INFOLADISHA — Kasus dugaan korupsi pembangunan RSUD Bogor Utara memasuki tahap lanjutan.
Kejaksaan Negeri Kabupaten Bogor memastikan perkara dengan dugaan kerugian negara Rp9,1 miliar itu ditargetkan masuk persidangan di Pengadilan Tipikor Bandung sebelum akhir 2026.
Penyidikan kasus tersebut masih berjalan. Bahkan, Kejari Kabupaten Bogor membuka kemungkinan jumlah tersangka bertambah setelah penyidik menelaah alat bukti dan keterangan dari para saksi maupun tersangka.
Plh Kepala Seksi Pidana Khusus Kejaksaan Negeri Kabupaten Bogor Reynaldi Adriansyah mengatakan perkembangan perkara akan ditentukan berdasarkan hasil penyidikan yang masih berlangsung.
“Proyek pembangunan RSUD Bogor Utara penyidikannya masih berlangsung. Kasus ini akan bersidang di Pengadilan Tipikor Bandung,” kata Reynaldi kepada wartawan, Kamis (10/9/2026).
Baca Juga: Raffi Ahmad dan Gading Marten Siapkan Bogor Pride, RANS Simba Bogor Bidik Bibit Basket dari Sekolah
Saat ini, penyidik baru menetapkan BAP, mantan anggota Pokja 10 Unit Pengadaan Barang Jasa Kabupaten Bogor, sebagai tersangka.

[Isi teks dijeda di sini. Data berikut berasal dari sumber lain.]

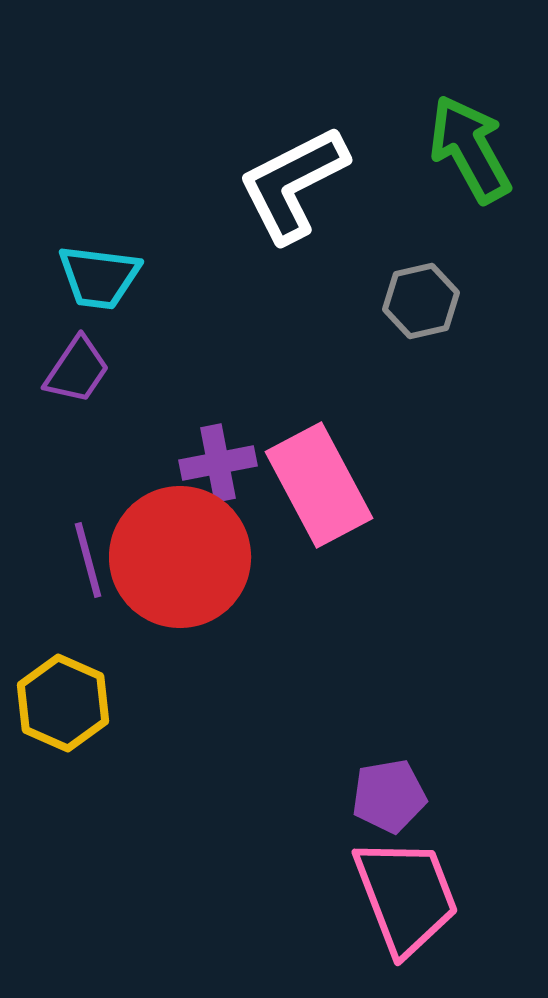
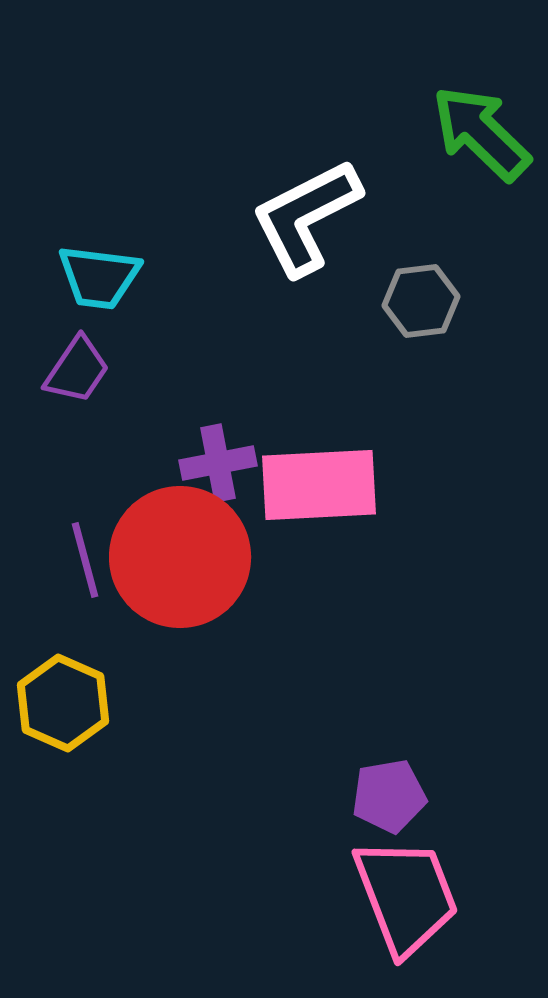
green arrow: moved 11 px right, 16 px up; rotated 17 degrees counterclockwise
white L-shape: moved 13 px right, 33 px down
gray hexagon: rotated 6 degrees clockwise
pink rectangle: rotated 65 degrees counterclockwise
purple line: moved 3 px left
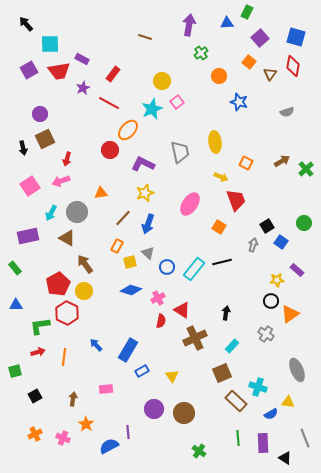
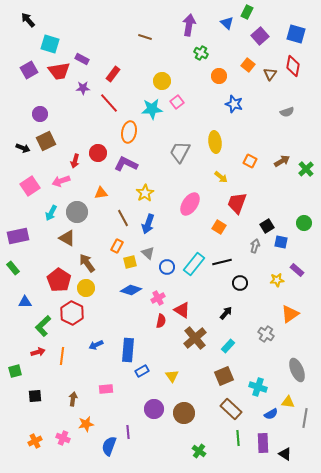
blue triangle at (227, 23): rotated 48 degrees clockwise
black arrow at (26, 24): moved 2 px right, 4 px up
blue square at (296, 37): moved 3 px up
purple square at (260, 38): moved 2 px up
cyan square at (50, 44): rotated 18 degrees clockwise
green cross at (201, 53): rotated 24 degrees counterclockwise
orange square at (249, 62): moved 1 px left, 3 px down
purple star at (83, 88): rotated 24 degrees clockwise
blue star at (239, 102): moved 5 px left, 2 px down
red line at (109, 103): rotated 20 degrees clockwise
cyan star at (152, 109): rotated 20 degrees clockwise
orange ellipse at (128, 130): moved 1 px right, 2 px down; rotated 30 degrees counterclockwise
brown square at (45, 139): moved 1 px right, 2 px down
black arrow at (23, 148): rotated 56 degrees counterclockwise
red circle at (110, 150): moved 12 px left, 3 px down
gray trapezoid at (180, 152): rotated 140 degrees counterclockwise
red arrow at (67, 159): moved 8 px right, 2 px down
orange square at (246, 163): moved 4 px right, 2 px up
purple L-shape at (143, 164): moved 17 px left
yellow arrow at (221, 177): rotated 16 degrees clockwise
yellow star at (145, 193): rotated 12 degrees counterclockwise
red trapezoid at (236, 200): moved 1 px right, 3 px down; rotated 140 degrees counterclockwise
brown line at (123, 218): rotated 72 degrees counterclockwise
purple rectangle at (28, 236): moved 10 px left
blue square at (281, 242): rotated 24 degrees counterclockwise
gray arrow at (253, 245): moved 2 px right, 1 px down
brown arrow at (85, 264): moved 2 px right, 1 px up
green rectangle at (15, 268): moved 2 px left
cyan rectangle at (194, 269): moved 5 px up
red pentagon at (58, 284): moved 1 px right, 4 px up; rotated 10 degrees counterclockwise
yellow circle at (84, 291): moved 2 px right, 3 px up
black circle at (271, 301): moved 31 px left, 18 px up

Namun, status tersangka tersebut bukan berarti penyidikan berhenti pada satu orang. Kejari masih mendalami keterlibatan pihak lain dalam proyek dengan nilai Rp93,6 miliar tersebut.
“Jumlah tersangka dalam perkara proyek pembangunan RSUD Bogor Utara juga akan bertambah, kita lihat dari alat-alat bukti dan keterangan para saksi maupun tersangka, baik saat proses penyidikan maupun saat persidangan,” ujar Reynaldi.